Die Regelung, dass die neuen Anteile als einbringungsgeboren gelten, gilt auch für § 8b Abs. 4 KStG. Das bedeutet, dass die Bindung der alten, einbringungsgeborenen Anteile nach § 8b Abs. 4 KStG auf die neuen Anteile übergeht.
Darüber hinaus enthält die Vorschrift aber keine Regelung, dass die neuen Anteile in vollem Umfang an die Stelle der alten Anteile treten; eine solche umfassende Regelung wäre mit der „Veräußerungsfiktion” des Abs. 1 unvereinbar. Der Ansicht des BMF (v. 16.12.2003, IV A 2 — S 1978 — 16/03, BStBl I 2003, 786, Tz. 16), dass eine Wertaufholungsverpflichtung aus den alten Anteilen auf die neuen Anteile übergeht, ist daher nicht zu folgen. Die neuen Anteile sind zu dem Buchwert der alten Anteile „angeschafft”, diese Anschaffungskosten bilden daher die Obergrenze für eine etwaige Wertaufholung. Weder Abs. 1 noch Abs. 3 enthält eine gegenteilige Regelung.
Rz. 19
Auffällig ist, dass diese Regelung unvollständig ist. Eine Steuerverstrickung tritt, neben den Fällen der §§ 17, 23 EStG, nicht nur bei einbringungsgeborenen Anteilen, sondern auch bei spaltungs- und verschmelzungsgeborenen Anteilen ein. Es ist nämlich denkbar, dass die untergehenden Anteile als spaltungs- oder verschmelzungsgeborene Anteile steuerverstrickt waren. Man wird daher die Regelung für die einbringungsgeborenen Anteile, und damit Abs. 2, entsprechend anwenden müssen. Dadurch können für die fiktive Veräußerung der verschmelzungs- oder spaltungsgeborenen Anteile an der übertragenden Körperschaft die Anschaffungskosten als Veräußerungspreis angesetzt werden; eine Gewinnrealisierung würde also verhindert. Notwendige Konsequenz ist dann aber, dass auch die erworbenen Anteile an der übernehmenden Körperschaft als verschmelzungs- oder spaltungsgeborene Anteile die Steuerverstrickung der untergehenden Anteile fortsetzen.

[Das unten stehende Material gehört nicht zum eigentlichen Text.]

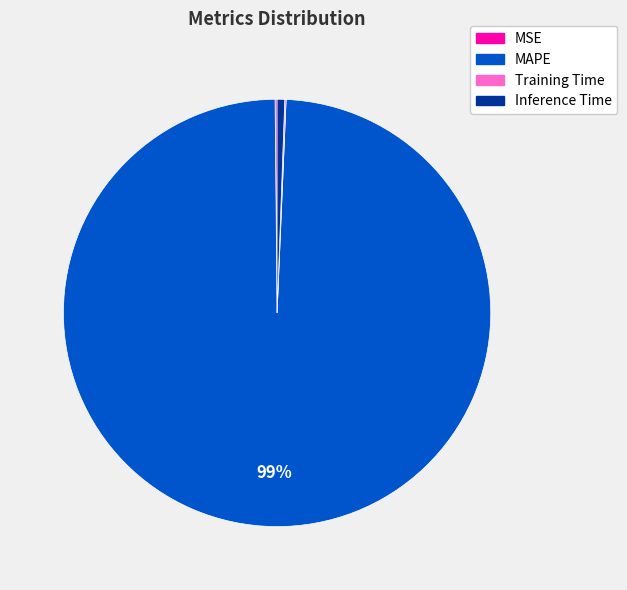

What is the largest slice in the pie chart?

MAPE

Würde die systemwidrige Lücke im Gesetz nicht auf diese Weise geschlossen, träte eine Gewinnrealisierung ein, wenn die untergehenden Anteile verschmelzungs- oder spaltungsgeboren sind und im Privatvermögen gehalten werden. Für eine solche ungleiche Behandlung der verschmelzungs- oder spaltungsgeborenen Anteile gegenüber den einbringungsgeborenen Anteilen und den nach den §§ 17, 23 EStG steuerverstrickten Anteilen fehlt jede Rechtfertigung.
Rz. 20
Nach Abs. 4 geht die Steuerverstrickung der alten Anteile auf die neuen Anteile über, wenn die Anteile an der übertragenden Körperschaft unter den Voraussetzungen des § 50c Abs. 11 EStG erworben wurden und daher den Bestimmungen des § 50c EStG unterlagen. Die im Zuge der Verschmelzung erworbenen Anteile an der übernehmenden Körperschaft unterliegen ebenfalls § 50c EStG. Die Bindung der alten Anteile unter § 50c EStG wird also auf die neuen Anteile übertragen. Dabei treten auch in diesem Fall die Anteile an der übernehmenden Körperschaft vollen Umfangs an die Stelle der Anteile an der übertragenden Körperschaft. Das bedeutet, dass die Bindungsfrist weiter läuft, also nicht neu beginnt.